Woods was born and raised in Tillicoultry, a wool and farming community 50 miles from St. Andrews in Scotland. In 1962, Woods was hired as the head greenkeeper and head golf professional at Braehead Golf Course, 9 miles from Tillicoultry. His main task: Build a second nine holes to add to the existing nine holes. That led to push-mowing 18 greens three days a week. The fairways had to be cut, then the tees, and then the process started all over again. “I learned quick that the one thing you didn’t do in those days was fertilize your greens. If you did, it would take you twice as long to mow them,” said Woods, who was made an honorary GCSAA member many years ago.

Vintage St Andrews
Woods donated these pieces of vintage maintenance equipment from St. Andrews to GCSAA. They are on display at the association’s headquarters in Lawrence, Kan. Photo by Howard Richman


Woods cherished and respected U.S. superintendents, and he leaned on several of them, including GCSAA past presidents Mel Lucas, CGCS Retired, and Charlie Tadge, CGCS. “The American superintendents had higher standards and faced more demands and were much more qualified than I was at that time,” Woods said of when he started at the Old Course. “Yet, in many ways, they were exactly the same as me — they were looking for education and they were looking for ways to improve their association and how to improve the standards of all greenkeeping.”

He would go on to say, “I was so inquisitive. I must have been hellish to listen to because I asked so many questions. But I learned so much from those fellows and made a lot of friends.”

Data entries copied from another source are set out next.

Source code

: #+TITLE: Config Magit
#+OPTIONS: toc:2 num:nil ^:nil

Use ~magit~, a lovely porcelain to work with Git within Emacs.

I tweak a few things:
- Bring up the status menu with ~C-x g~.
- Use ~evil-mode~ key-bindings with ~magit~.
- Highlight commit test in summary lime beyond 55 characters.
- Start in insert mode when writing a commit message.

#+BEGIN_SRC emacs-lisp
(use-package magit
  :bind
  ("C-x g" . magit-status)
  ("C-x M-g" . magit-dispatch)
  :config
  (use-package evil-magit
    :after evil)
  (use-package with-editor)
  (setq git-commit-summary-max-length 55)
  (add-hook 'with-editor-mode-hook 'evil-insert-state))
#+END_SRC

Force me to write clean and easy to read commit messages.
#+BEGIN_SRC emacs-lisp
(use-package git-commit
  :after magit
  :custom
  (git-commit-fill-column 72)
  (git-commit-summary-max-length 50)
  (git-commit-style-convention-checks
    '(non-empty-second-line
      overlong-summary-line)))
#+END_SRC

Woods continued to give to the profession after his retirement, including donating historic maintenance equipment to GCSAA headquarters in Lawrence, Kan.

“Walter Woods was a true icon of our profession whose impact was felt not just in the U.K., but among superintendents all over the world,” says Rhett Evans, GCSAA CEO. “Through his long affiliation with St. Andrews, he was someone closely associated with our game’s history and legacy, but he was also forward-thinking — someone who cared as much about promoting the industry and securing its future as he did about its past. He was a worthy recipient of GCSAA’s Old Tom Morris Award and had become a great friend over the years, and he will be greatly missed.”


Howard Richman is GCM’s associate editor.